[Saved data entries]
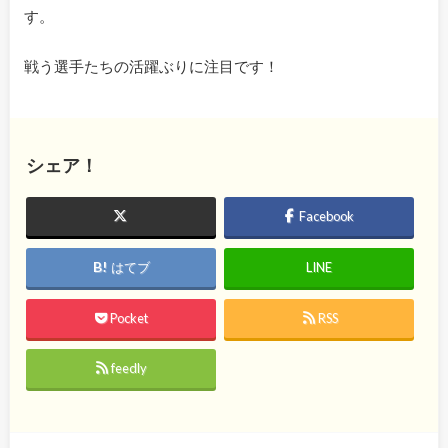
す。
戦う選手たちの活躍ぶりに注目です！
シェア！
Facebook
はてブ
LINE
Pocket
RSS
feedly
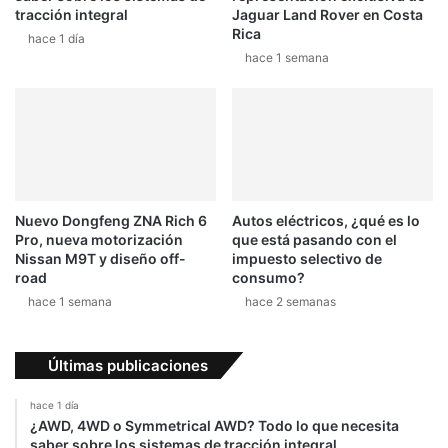
tracción integral
Jaguar Land Rover en Costa
Rica
hace 1 día
hace 1 semana
Nuevo Dongfeng ZNA Rich 6
Autos eléctricos, ¿qué es lo
Pro, nueva motorización
que está pasando con el
Nissan M9T y diseño off-
impuesto selectivo de
road
consumo?
hace 1 semana
hace 2 semanas
Últimas publicaciones
hace 1 día
¿AWD, 4WD o Symmetrical AWD? Todo lo que necesita
saber sobre los sistemas de tracción integral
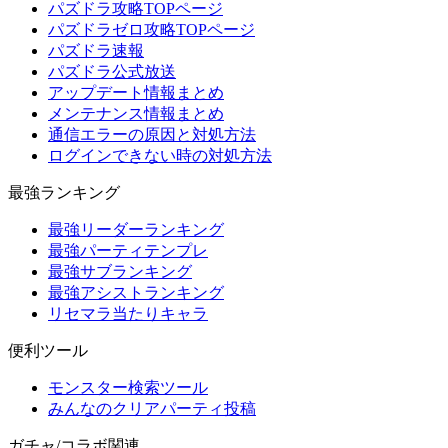
パズドラ攻略TOPページ
パズドラゼロ攻略TOPページ
パズドラ速報
パズドラ公式放送
アップデート情報まとめ
メンテナンス情報まとめ
通信エラーの原因と対処方法
ログインできない時の対処方法
最強ランキング
最強リーダーランキング
最強パーティテンプレ
最強サブランキング
最強アシストランキング
リセマラ当たりキャラ
便利ツール
モンスター検索ツール
みんなのクリアパーティ投稿
ガチャ/コラボ関連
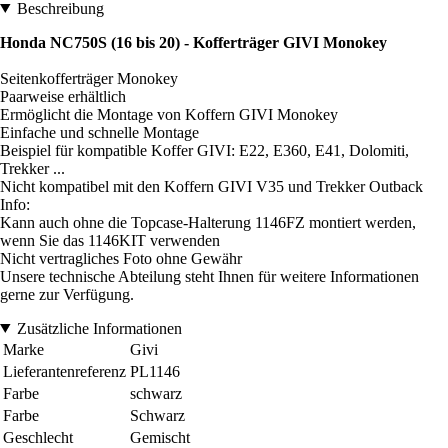
Beschreibung
Honda NC750S (16 bis 20) - Kofferträger GIVI Monokey
Seitenkofferträger Monokey
Paarweise erhältlich
Ermöglicht die Montage von Koffern GIVI Monokey
Einfache und schnelle Montage
Beispiel für kompatible Koffer GIVI: E22, E360, E41, Dolomiti,
Trekker ...
Nicht kompatibel mit den Koffern GIVI V35 und Trekker Outback
Info:
Kann auch ohne die Topcase-Halterung 1146FZ montiert werden,
wenn Sie das 1146KIT verwenden
Nicht vertragliches Foto ohne Gewähr
Unsere technische Abteilung steht Ihnen für weitere Informationen
gerne zur Verfügung.
Zusätzliche Informationen
Marke
Givi
Lieferantenreferenz
PL1146
Farbe
schwarz
Farbe
Schwarz
Geschlecht
Gemischt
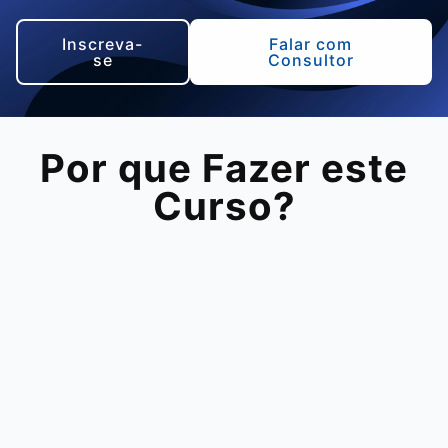
Inscreva-
Falar com
se
Consultor
Por que Fazer este
Curso?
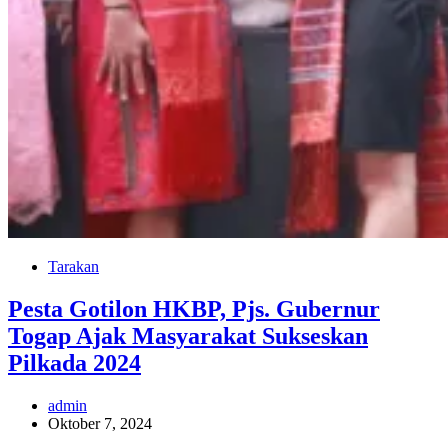
Tarakan
Pesta Gotilon HKBP, Pjs. Gubernur
Togap Ajak Masyarakat Sukseskan
Pilkada 2024
admin
Oktober 7, 2024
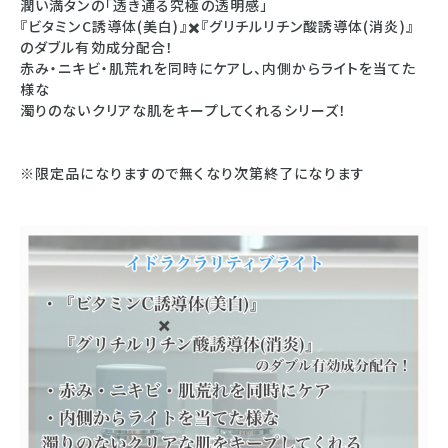
潤い満タンの「透き通る究極の透明感」
『ビタミンC誘導体(美白)』✖️『グリチルリチン酸誘導体(消炎)』
のダブル有効成分配合！
赤み・ニキビ・肌荒れを同時にケアし、内側からライトを当てた
様な
濁りのないクリアな肌をキープしてくれるシリーズ！
※限定品になりますので無くなり次第終了になります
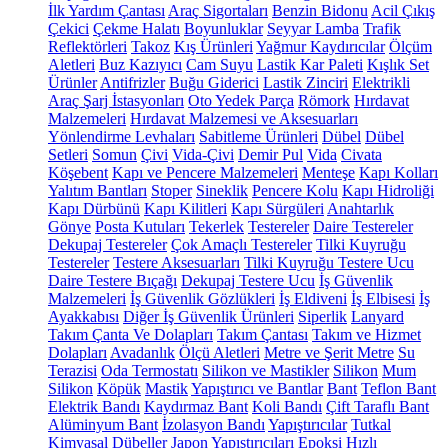
İlk Yardım Çantası
Araç Sigortaları
Benzin Bidonu
Acil Çıkış
Çekici
Çekme Halatı
Boyunluklar
Seyyar Lamba
Trafik
Reflektörleri
Takoz
Kış Ürünleri
Yağmur Kaydırıcılar
Ölçüm
Aletleri
Buz Kazıyıcı
Cam Suyu
Lastik Kar Paleti
Kışlık Set
Ürünler
Antifrizler
Buğu Giderici
Lastik Zinciri
Elektrikli
Araç Şarj İstasyonları
Oto Yedek Parça
Römork
Hırdavat
Malzemeleri
Hırdavat Malzemesi ve Aksesuarları
Yönlendirme Levhaları
Sabitleme Ürünleri
Dübel
Dübel
Setleri
Somun
Çivi
Vida-Çivi
Demir Pul
Vida
Civata
Köşebent
Kapı ve Pencere Malzemeleri
Menteşe
Kapı Kolları
Yalıtım Bantları
Stoper
Sineklik
Pencere Kolu
Kapı Hidroliği
Kapı Dürbünü
Kapı Kilitleri
Kapı Sürgüleri
Anahtarlık
Gönye
Posta Kutuları
Tekerlek
Testereler
Daire Testereler
Dekupaj Testereler
Çok Amaçlı Testereler
Tilki Kuyruğu
Testereler
Testere Aksesuarları
Tilki Kuyruğu Testere Ucu
Daire Testere Bıçağı
Dekupaj Testere Ucu
İş Güvenlik
Malzemeleri
İş Güvenlik Gözlükleri
İş Eldiveni
İş Elbisesi
İş
Ayakkabısı
Diğer İş Güvenlik Ürünleri
Siperlik
Lanyard
Takım Çanta Ve Dolapları
Takım Çantası
Takım ve Hizmet
Dolapları
Avadanlık
Ölçü Aletleri
Metre ve Şerit Metre
Su
Terazisi
Oda Termostatı
Silikon ve Mastikler
Silikon
Mum
Silikon
Köpük
Mastik
Yapıştırıcı ve Bantlar
Bant
Teflon Bant
Elektrik Bandı
Kaydırmaz Bant
Koli Bandı
Çift Taraflı Bant
Alüminyum Bant
İzolasyon Bandı
Yapıştırıcılar
Tutkal
Kimyasal Dübeller
Japon Yapıştırıcıları
Epoksi
Hızlı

## PROBLEM
Gather every line above that contains the string "Daire".

## RESULT OF THE EXERCISE
Daire Testereler
Daire Testere Bıçağı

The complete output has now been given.